__Aufgabe__: Könnten Sie den Text über Lord Blandford von „Ein paar Tage“ bis „Abendessen verpaßt hatte.“ neu schreiben und dabei „Abendessen“ durch „Frühstück“ ersetzen?

Täglich wünschen die Mitglieder des britischen Oberhauses dem Herzog von Marlborough aus tiefstem Herzen beste Gesundheit und ein langes Leben. Beißt der Alte nämlich ins Gras, erbt sein 37jähriger Sohn Charles James Spencer-Churchill – alias Lord Blandford – nicht nur das Familienschloß samt Ländereien im Wert von mindestens hundert Millionen Pfund, sondern darüber hinaus den Herzogtitel, der ihm einen Sitz im House of Lords garantiert. Dieser Gedanke läßt den Lords und Ladies das blaue Blut in den Adern gefrieren, denn „Jamie“ – wie Freunde und Drogenhändler ihn nennen – ist ein aristokratischer Hooligan. Seit Dienstag wohnt er wieder im Pentonville-Gefängnis, weil er seiner Ex- Frau Becky umgerechnet 25.000 Mark Alimente für den gemeinsamen Sohn, den knapp einjährigen Grafen George, schuldet. Die Polizei wollte Jamie bereits fünf Tage zuvor verhaften, doch er hielt sie zum Narren. Nachdem die Beamten stundenlang vor dem Haus gelauert hatten, tauchte seine Lordschaft auf dem Fahrrad auf, verschwand in seiner Wohnung im zweiten Stock und ignorierte die Polizisten, die an seiner Wohnungstür klingelten. Damit hatten die Ordnungshüter offenbar nicht gerechnet. Sie forderten vom Kensington-Revier Verstärkung an, die eine halbe Stunde später mit Vorschlaghammer, Drahtschere und einem Schäferhund namens Gendarme eintraf. Es dauerte jedoch eine weitere halbe Stunde, bis die uniformierten Trottel die Tür aufgebrochen hatten. Lord Jamie war freilich längst über alle Berge: Er hatte sich an der Regenrinne entlanggehangelt und war am Abflußrohr hinabgeklettert. Der Polizist hinterm Haus hatte nichts bemerkt.

Ein paar Tage später blamierte sich die gefoppte Ordnungsmacht erneut. Nach einem anonymen Hinweis umzingelte ein größeres Aufgebot ein Haus in Earl's Court und verhaftete dort einen grauhaarigen, bärtigen Mann, der nicht die geringste Ähnlichkeit mit Lord Blandford hatte. Erst auf dem Revier stellte man fest, daß der Verhaftete ein gewisser Timothy Gosselin war, der dank der polizeilichen Schlappe das Abendessen verpaßt hatte.

__Gezeigtes Material__:
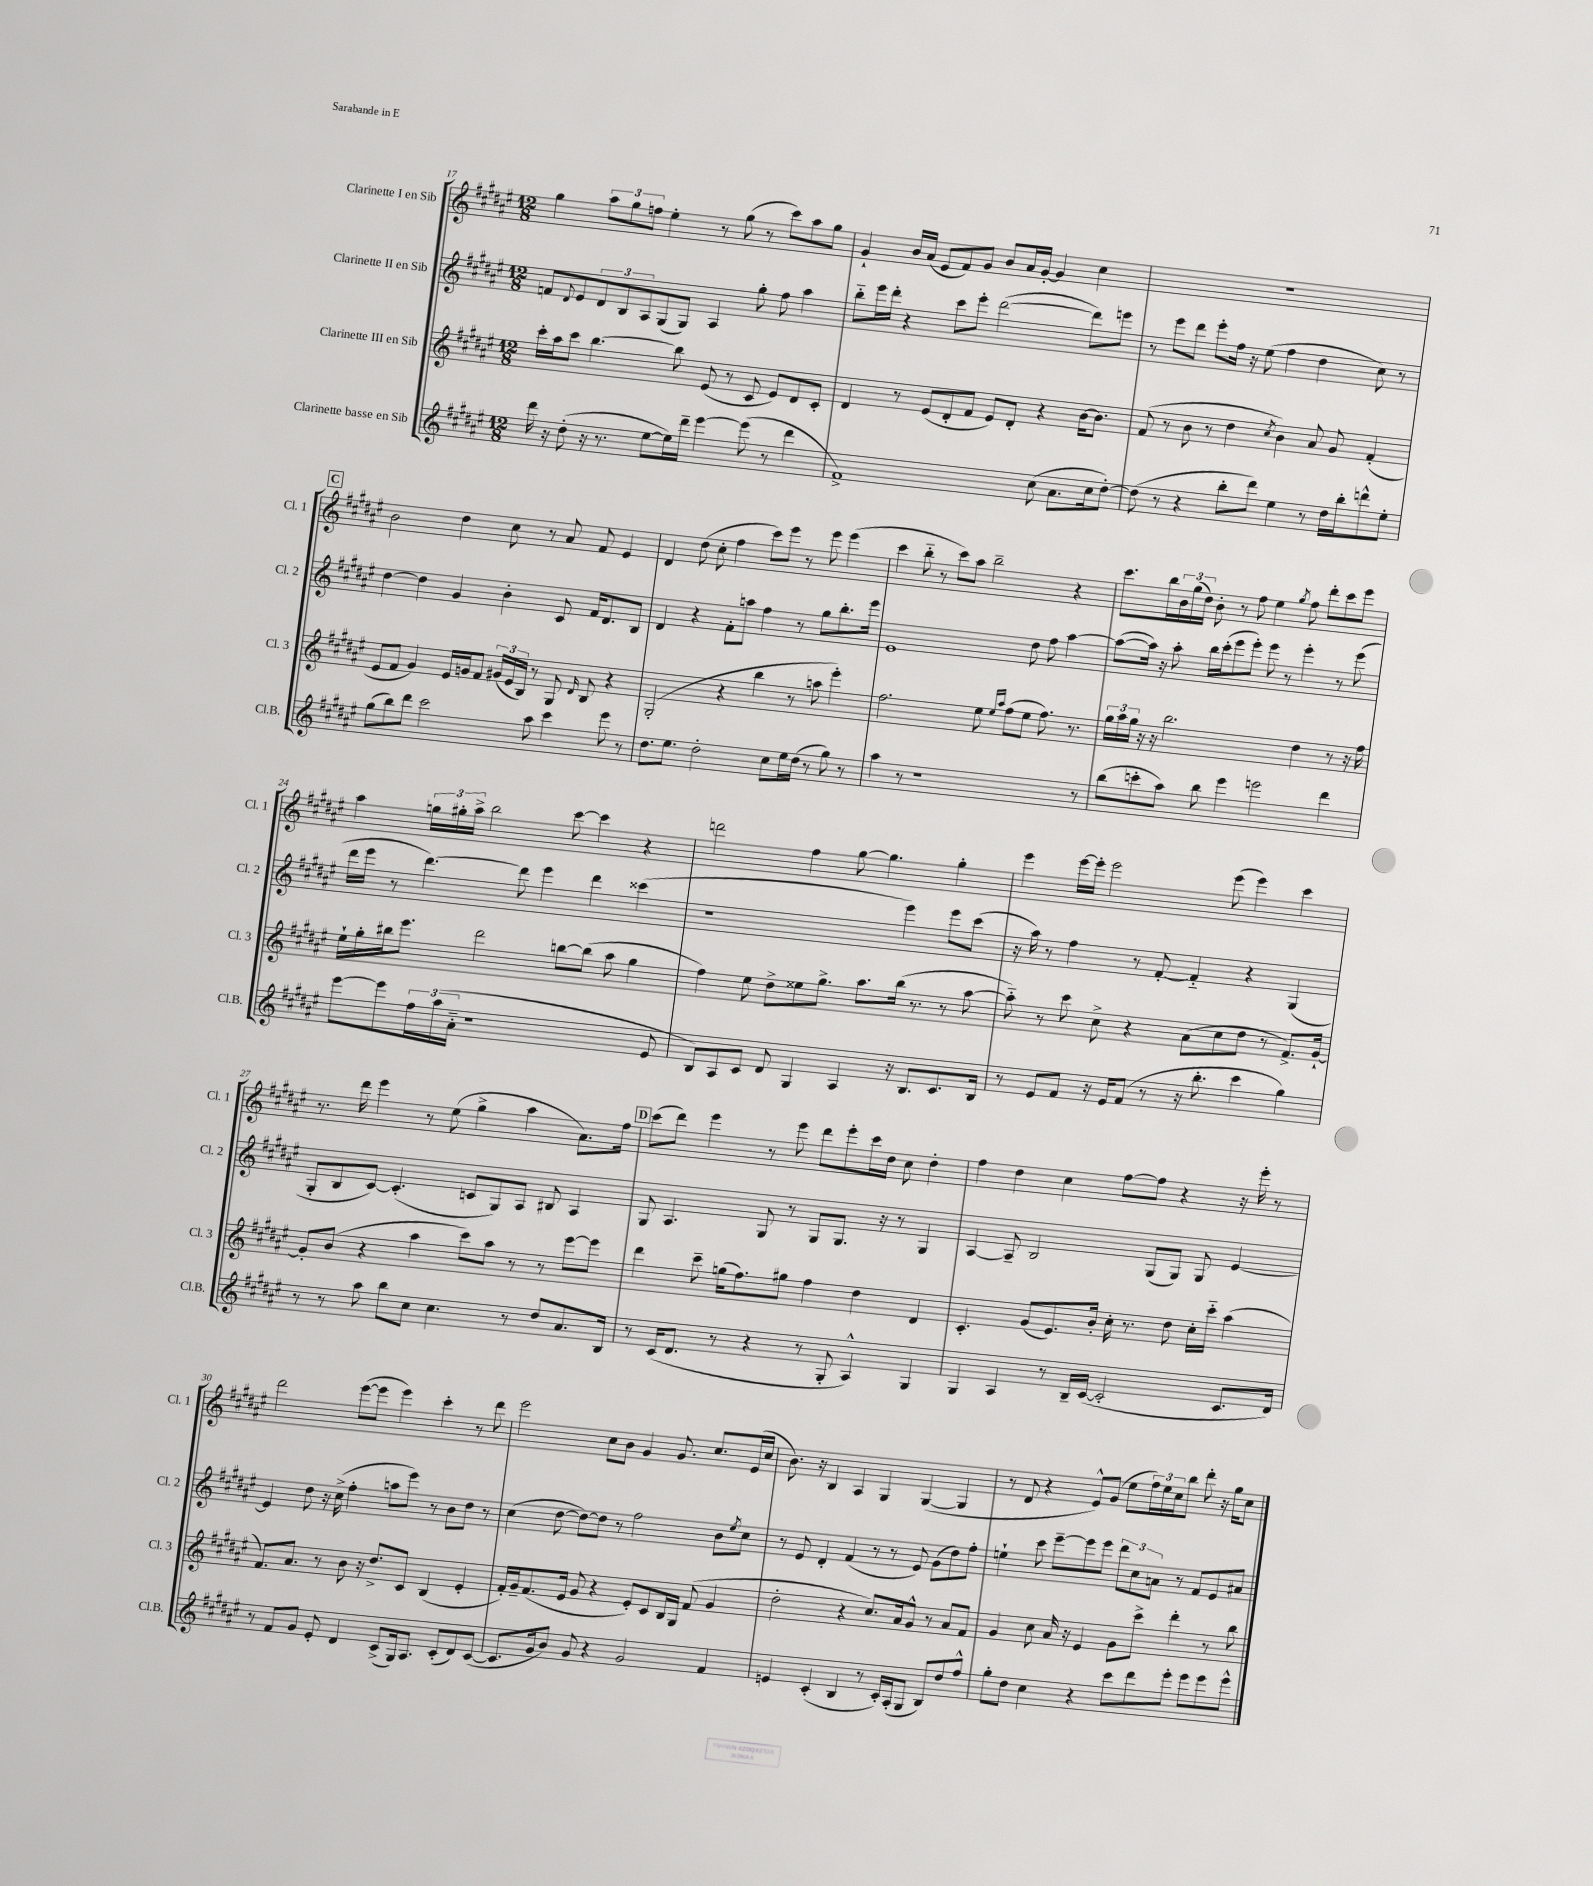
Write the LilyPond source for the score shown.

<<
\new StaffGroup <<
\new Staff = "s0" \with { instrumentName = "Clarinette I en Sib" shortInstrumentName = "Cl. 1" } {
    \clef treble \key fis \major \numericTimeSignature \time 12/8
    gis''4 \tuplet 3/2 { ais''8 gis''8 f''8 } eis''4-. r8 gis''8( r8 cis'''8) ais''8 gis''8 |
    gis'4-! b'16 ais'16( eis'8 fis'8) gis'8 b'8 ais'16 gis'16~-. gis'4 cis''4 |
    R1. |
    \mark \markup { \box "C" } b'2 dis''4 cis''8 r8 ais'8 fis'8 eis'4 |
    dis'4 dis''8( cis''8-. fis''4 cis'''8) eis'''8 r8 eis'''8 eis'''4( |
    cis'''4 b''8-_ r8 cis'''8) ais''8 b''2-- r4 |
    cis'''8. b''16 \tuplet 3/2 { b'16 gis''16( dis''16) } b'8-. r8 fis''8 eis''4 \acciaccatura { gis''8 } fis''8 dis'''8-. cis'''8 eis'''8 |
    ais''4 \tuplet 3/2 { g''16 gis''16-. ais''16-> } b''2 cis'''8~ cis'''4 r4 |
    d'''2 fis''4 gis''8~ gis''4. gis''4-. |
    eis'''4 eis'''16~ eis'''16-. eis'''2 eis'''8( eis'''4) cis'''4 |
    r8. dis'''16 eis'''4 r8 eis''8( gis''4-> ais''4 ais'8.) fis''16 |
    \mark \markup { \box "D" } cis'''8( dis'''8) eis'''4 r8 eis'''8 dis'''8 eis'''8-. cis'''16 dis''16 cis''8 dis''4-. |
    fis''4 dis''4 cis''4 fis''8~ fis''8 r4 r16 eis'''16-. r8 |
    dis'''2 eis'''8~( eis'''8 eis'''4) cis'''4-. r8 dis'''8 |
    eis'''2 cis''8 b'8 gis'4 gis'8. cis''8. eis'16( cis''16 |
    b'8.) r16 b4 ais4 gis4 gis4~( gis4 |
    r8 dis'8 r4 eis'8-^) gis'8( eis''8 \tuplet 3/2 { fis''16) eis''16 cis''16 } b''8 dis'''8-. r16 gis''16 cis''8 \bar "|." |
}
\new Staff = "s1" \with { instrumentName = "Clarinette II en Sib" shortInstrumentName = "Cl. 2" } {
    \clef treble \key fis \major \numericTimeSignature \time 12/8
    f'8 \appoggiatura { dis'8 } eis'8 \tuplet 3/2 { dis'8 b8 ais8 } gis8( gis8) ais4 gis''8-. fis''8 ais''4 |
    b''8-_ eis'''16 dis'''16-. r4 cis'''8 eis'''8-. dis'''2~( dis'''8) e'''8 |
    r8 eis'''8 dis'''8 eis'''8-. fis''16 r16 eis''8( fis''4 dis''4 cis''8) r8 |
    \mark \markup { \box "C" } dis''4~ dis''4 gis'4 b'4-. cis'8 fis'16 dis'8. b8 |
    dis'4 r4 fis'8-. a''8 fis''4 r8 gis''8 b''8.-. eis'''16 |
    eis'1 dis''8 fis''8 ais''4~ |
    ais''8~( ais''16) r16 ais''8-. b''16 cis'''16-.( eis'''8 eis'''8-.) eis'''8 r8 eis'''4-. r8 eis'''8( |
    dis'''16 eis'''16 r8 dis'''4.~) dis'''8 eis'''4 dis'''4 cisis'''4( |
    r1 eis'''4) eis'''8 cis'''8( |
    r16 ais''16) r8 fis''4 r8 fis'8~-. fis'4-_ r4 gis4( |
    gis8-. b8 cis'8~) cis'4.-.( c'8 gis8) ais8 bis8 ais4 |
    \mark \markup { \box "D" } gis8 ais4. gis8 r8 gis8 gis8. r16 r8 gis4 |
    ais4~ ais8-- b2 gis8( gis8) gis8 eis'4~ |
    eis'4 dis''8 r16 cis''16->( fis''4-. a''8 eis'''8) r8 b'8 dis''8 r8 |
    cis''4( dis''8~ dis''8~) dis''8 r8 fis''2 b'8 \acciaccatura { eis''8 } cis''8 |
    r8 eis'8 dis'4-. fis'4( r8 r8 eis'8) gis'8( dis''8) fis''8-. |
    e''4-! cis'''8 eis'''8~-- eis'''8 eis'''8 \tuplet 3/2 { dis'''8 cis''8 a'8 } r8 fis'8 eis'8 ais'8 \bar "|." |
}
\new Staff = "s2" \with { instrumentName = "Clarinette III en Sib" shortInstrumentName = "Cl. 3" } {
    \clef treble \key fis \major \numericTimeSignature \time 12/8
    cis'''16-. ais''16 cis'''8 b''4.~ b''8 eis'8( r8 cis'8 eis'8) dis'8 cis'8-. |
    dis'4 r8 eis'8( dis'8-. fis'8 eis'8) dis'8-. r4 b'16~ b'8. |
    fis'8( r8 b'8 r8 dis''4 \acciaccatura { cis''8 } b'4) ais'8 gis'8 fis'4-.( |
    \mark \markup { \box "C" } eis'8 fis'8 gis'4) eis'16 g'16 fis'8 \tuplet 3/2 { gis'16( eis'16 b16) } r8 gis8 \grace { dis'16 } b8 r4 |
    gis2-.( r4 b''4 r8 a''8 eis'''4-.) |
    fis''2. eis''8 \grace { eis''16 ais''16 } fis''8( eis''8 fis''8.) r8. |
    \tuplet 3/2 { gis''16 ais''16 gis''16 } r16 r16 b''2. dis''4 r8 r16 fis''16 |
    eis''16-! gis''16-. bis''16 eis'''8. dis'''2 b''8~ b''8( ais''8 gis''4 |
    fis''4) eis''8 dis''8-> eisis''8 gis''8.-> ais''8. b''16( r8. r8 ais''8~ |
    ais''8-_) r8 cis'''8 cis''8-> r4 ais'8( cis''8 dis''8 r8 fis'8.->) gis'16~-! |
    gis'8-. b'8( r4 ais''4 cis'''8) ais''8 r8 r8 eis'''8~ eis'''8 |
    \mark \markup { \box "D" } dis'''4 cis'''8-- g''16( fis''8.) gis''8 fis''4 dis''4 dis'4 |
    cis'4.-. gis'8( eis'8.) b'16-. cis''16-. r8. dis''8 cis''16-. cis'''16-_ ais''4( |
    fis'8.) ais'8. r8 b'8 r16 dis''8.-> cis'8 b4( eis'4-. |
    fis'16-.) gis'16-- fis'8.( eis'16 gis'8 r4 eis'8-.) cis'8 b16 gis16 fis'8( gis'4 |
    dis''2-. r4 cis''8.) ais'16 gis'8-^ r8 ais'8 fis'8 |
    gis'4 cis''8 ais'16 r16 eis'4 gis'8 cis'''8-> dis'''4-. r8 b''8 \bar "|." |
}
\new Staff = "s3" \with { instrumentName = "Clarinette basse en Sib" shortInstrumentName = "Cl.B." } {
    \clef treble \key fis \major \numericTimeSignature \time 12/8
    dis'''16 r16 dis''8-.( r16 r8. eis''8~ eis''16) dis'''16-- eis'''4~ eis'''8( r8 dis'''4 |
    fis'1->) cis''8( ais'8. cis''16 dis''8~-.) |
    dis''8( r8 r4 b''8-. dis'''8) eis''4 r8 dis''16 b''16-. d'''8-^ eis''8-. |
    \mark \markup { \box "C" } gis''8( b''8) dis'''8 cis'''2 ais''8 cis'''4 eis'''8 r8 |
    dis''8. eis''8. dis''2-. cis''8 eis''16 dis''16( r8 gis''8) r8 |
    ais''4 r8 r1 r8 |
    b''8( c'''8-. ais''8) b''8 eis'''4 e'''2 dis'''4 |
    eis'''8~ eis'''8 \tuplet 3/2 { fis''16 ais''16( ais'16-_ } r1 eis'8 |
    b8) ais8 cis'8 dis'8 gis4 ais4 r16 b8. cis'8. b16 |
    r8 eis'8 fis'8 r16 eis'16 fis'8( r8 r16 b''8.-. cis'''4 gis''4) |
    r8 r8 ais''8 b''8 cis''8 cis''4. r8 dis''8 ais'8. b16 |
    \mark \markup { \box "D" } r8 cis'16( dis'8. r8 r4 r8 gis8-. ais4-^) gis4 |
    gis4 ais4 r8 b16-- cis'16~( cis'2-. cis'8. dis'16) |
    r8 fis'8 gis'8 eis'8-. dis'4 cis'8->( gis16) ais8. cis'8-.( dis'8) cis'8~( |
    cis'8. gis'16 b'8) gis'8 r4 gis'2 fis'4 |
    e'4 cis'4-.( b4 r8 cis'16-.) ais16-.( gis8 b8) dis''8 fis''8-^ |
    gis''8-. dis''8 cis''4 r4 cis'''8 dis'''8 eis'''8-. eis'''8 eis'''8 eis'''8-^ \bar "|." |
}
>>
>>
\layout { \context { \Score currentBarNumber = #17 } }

__Richtige Antwort__:
Ein paar Tage später blamierte sich die gefoppte Ordnungsmacht erneut. Nach einem anonymen Hinweis umzingelte ein größeres Aufgebot ein Haus in Earl's Court und verhaftete dort einen grauhaarigen, bärtigen Mann, der nicht die geringste Ähnlichkeit mit Lord Blandford hatte. Erst auf dem Revier stellte man fest, daß der Verhaftete ein gewisser Timothy Gosselin war, der dank der polizeilichen Schlappe das Frühstück verpaßt hatte.